Desktop use of the Internet is being surpassed by mobile usage, and this shift could happen within five years in the U.S. Meeker cautioned that there are some challenges ahead for Internet companies funded by advertising. Mobile ad rates are five times lower than desktop rates.
“There’s a transition going on right now … but it may take a little bit of time for mobile to get monetized as highly as desktops,” Meeker said, explaining that it will take awhile to sort out ad businesses on mobile devices.
“It’s not going to take five years like it did with the desktop Internet, this will happen quickly” — perhaps over the next 12 months, she said.
Japan has provided early evidence that mobile users can be monetized, particularly around games, she said.
Meeker said there are opportunities for consumer “white spaces” around the ear and body — basically new, natural user interfaces — and the car and TV.
Americans should be proud that they’ve reclaimed leadership in mobile operating systems, Meeker said.
“I’d sort of given up” five years ago when U.S. companies had 5 percent of the mobile OS market. Now, between Apple’s iOS, Google’s Android and Microsoft’s Windows Mobile, they have 64 percent.
At the same time, Meeker is concerned about the declining percentage of Americans paying income taxes and increasing percentage receiving federal support. She said she’s scared about the prospect of the majority of people receiving government support rather than paying taxes wonders how it will affect the country’s drive to innovate.
Private Internet companies are raising money based on “very high valuations and it makes it difficult for them to go public,” she said.
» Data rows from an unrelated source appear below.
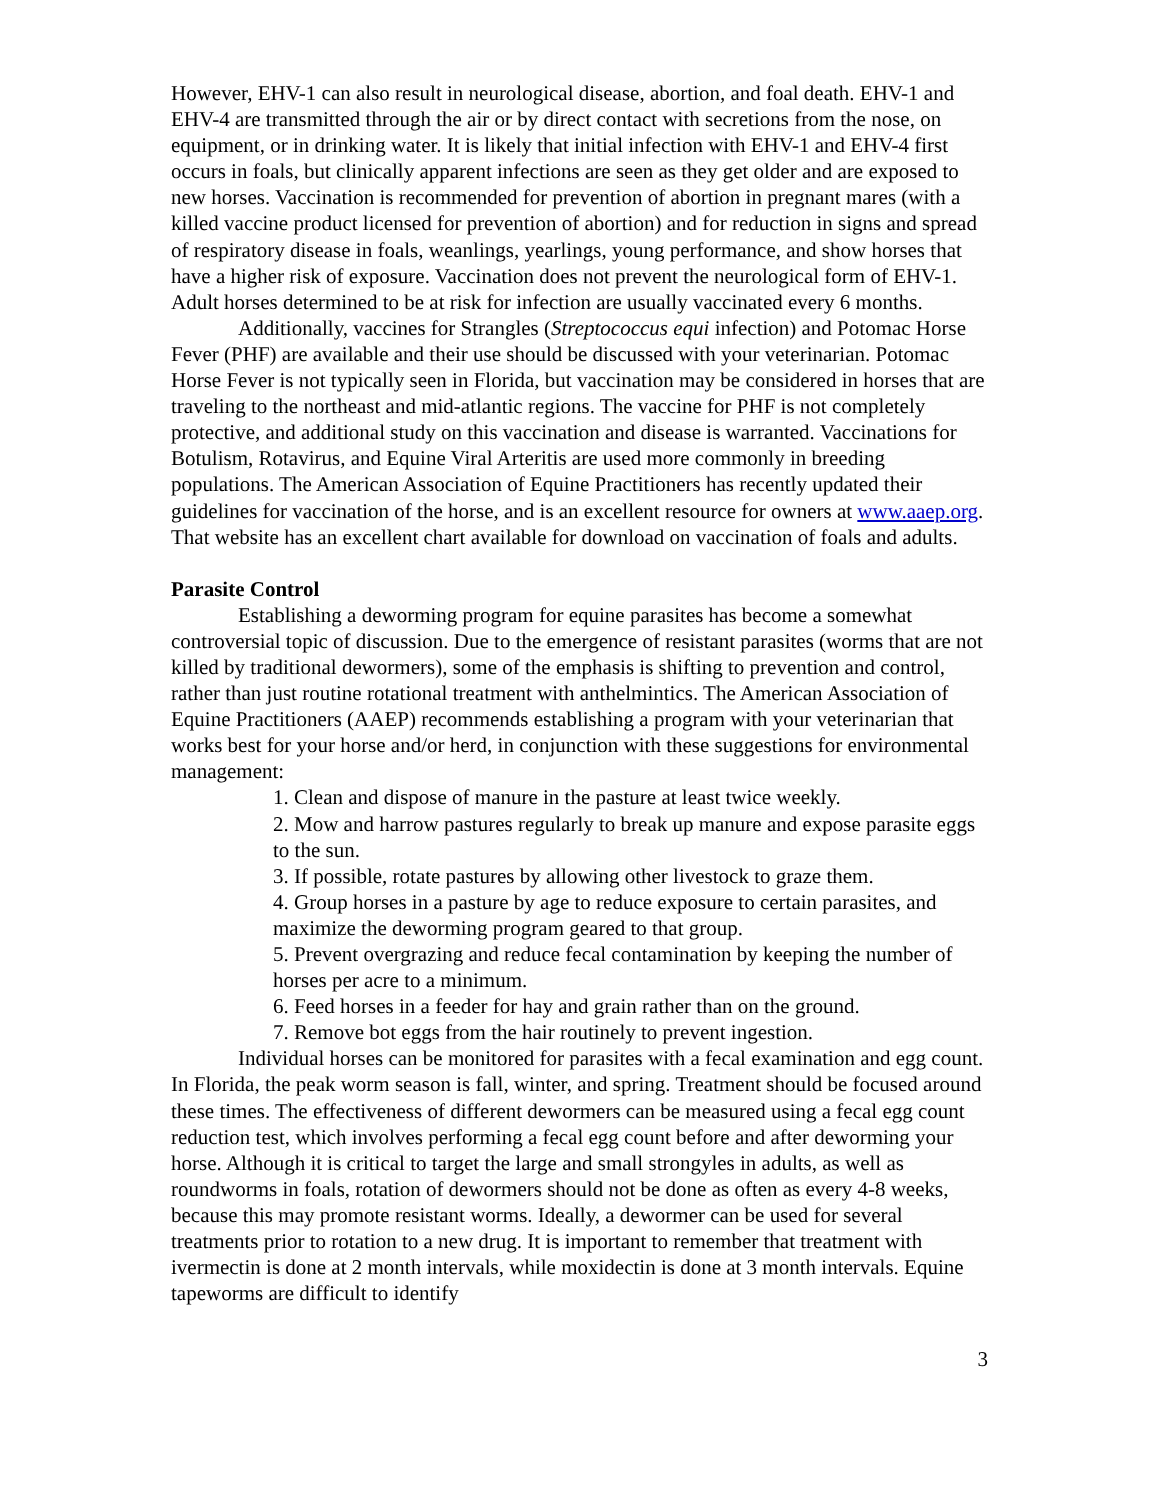However, EHV-1 can also result in neurological disease, abortion, and foal death. EHV-1 and EHV-4 are transmitted through the air or by direct contact with secretions from the nose, on equipment, or in drinking water. It is likely that initial infection with EHV-1 and EHV-4 first occurs in foals, but clinically apparent infections are seen as they get older and are exposed to new horses. Vaccination is recommended for prevention of abortion in pregnant mares (with a killed vaccine product licensed for prevention of abortion) and for reduction in signs and spread of respiratory disease in foals, weanlings, yearlings, young performance, and show horses that have a higher risk of exposure. Vaccination does not prevent the neurological form of EHV-1. Adult horses determined to be at risk for infection are usually vaccinated every 6 months.
Additionally, vaccines for Strangles (Streptococcus equi infection) and Potomac Horse Fever (PHF) are available and their use should be discussed with your veterinarian. Potomac Horse Fever is not typically seen in Florida, but vaccination may be considered in horses that are traveling to the northeast and mid-atlantic regions. The vaccine for PHF is not completely protective, and additional study on this vaccination and disease is warranted. Vaccinations for Botulism, Rotavirus, and Equine Viral Arteritis are used more commonly in breeding populations. The American Association of Equine Practitioners has recently updated their guidelines for vaccination of the horse, and is an excellent resource for owners at www.aaep.org. That website has an excellent chart available for download on vaccination of foals and adults.
Parasite Control
Establishing a deworming program for equine parasites has become a somewhat controversial topic of discussion. Due to the emergence of resistant parasites (worms that are not killed by traditional dewormers), some of the emphasis is shifting to prevention and control, rather than just routine rotational treatment with anthelmintics. The American Association of Equine Practitioners (AAEP) recommends establishing a program with your veterinarian that works best for your horse and/or herd, in conjunction with these suggestions for environmental management:
1. Clean and dispose of manure in the pasture at least twice weekly.
2. Mow and harrow pastures regularly to break up manure and expose parasite eggs to the sun.
3. If possible, rotate pastures by allowing other livestock to graze them.
4. Group horses in a pasture by age to reduce exposure to certain parasites, and maximize the deworming program geared to that group.
5. Prevent overgrazing and reduce fecal contamination by keeping the number of horses per acre to a minimum.
6. Feed horses in a feeder for hay and grain rather than on the ground.
7. Remove bot eggs from the hair routinely to prevent ingestion.
Individual horses can be monitored for parasites with a fecal examination and egg count. In Florida, the peak worm season is fall, winter, and spring. Treatment should be focused around these times. The effectiveness of different dewormers can be measured using a fecal egg count reduction test, which involves performing a fecal egg count before and after deworming your horse. Although it is critical to target the large and small strongyles in adults, as well as roundworms in foals, rotation of dewormers should not be done as often as every 4-8 weeks, because this may promote resistant worms. Ideally, a dewormer can be used for several treatments prior to rotation to a new drug. It is important to remember that treatment with ivermectin is done at 2 month intervals, while moxidectin is done at 3 month intervals. Equine tapeworms are difficult to identify
3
The valuations also make it difficult for the companies to achieve goals that justify their valuation.
Asked about Facebook’s IPO, Meeker said the phenomenal trading volume at the opening was “a financial share tsunami” that cost the company its momentum out of the gate.
“Confidence and momentum in markets is so important,” she said.
Right now “it’s precarious to buy or sell or do anything” with Facebook stock until it settles out, but she’s confident in its long-term prospects.
“This is a great company and it will do very well over time,” said Meeker, now an investment partner at Kleiner Perkins Caufield Byers.